I thought about it and I made the cake. It could even be a sort of tribute to him because of all of our parents, he was the one who was most on board with Beth’s and my relationship in the beginning. His support around the time of the commitment ceremony marked a high point in our relationship. And we went to the movie, too. A few hours away from the kids and alone with Beth seemed like just what I needed. We saw The Imaginarium of Doctor Parnassus and then grabbed a quick dinner at an eco-friendly combination salad bar/frozen yogurt place in Bethesda (http://www.sweetgreen.com/). It might seem like seeing a movie about a father-daughter relationship on the day after one’s father has died might be a spectacularly bad idea, but it wasn’t. Parnassus and Valentina did not remind me much of my father or myself. My father never, for instance, made a deal with the devil regarding my soul.
And he left me with some good memories. One of the best ones I already shared on this blog last summer. It was in one of those long beach entries you may just skim through because who but me could possibly want to read so much about the beach? Here it is: “I remember being small, older than June but not by much, riding on my father’s shoulders in the ocean, so deep in that the water sometimes went over his head.
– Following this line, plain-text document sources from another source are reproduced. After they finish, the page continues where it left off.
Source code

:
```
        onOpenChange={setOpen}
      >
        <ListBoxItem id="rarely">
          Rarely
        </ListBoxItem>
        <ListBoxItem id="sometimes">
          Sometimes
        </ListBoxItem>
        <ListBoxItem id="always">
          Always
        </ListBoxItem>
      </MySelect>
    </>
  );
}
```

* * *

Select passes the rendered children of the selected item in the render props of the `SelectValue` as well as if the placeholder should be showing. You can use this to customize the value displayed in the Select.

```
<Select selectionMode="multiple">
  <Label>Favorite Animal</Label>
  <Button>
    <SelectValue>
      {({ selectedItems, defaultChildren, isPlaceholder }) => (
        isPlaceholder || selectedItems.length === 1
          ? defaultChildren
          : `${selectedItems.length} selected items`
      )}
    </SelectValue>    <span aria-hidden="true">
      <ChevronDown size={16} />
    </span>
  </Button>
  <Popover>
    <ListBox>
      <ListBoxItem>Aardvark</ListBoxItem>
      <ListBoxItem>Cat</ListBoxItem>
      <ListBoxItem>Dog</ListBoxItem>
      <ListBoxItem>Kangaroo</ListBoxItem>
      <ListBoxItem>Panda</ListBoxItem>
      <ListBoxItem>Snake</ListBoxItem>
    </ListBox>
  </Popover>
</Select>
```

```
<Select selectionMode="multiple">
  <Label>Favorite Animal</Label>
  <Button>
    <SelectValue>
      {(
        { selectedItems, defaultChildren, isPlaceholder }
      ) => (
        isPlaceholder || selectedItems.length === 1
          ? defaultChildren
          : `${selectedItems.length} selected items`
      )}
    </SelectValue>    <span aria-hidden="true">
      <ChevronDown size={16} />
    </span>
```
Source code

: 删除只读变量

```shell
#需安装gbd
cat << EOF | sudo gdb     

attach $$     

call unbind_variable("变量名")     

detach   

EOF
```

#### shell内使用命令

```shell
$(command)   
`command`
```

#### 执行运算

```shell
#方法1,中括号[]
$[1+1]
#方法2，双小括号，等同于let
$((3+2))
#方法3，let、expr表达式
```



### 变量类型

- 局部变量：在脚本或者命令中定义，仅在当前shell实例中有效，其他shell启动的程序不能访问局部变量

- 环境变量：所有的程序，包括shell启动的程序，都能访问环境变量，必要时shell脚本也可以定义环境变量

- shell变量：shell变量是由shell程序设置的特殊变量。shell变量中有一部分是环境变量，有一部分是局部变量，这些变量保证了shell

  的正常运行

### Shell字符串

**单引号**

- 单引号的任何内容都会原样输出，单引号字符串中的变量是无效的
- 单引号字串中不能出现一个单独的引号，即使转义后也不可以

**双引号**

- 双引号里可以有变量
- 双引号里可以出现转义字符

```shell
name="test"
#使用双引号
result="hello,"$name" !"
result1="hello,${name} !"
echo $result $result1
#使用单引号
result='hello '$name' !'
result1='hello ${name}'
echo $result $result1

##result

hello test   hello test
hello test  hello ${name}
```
He was holding on tight, though, and it never occurred to me to be afraid.”
So now he’s gone, and the condolences are pouring in, and whatever remained undone between us will remain that way forever. I am very glad I got to see him in New York, though, and that we got to make our peace. He told my sister you really find out who loves you when you have cancer and on questioning him further, she found he meant me, among others. It’s something. It has to be enough.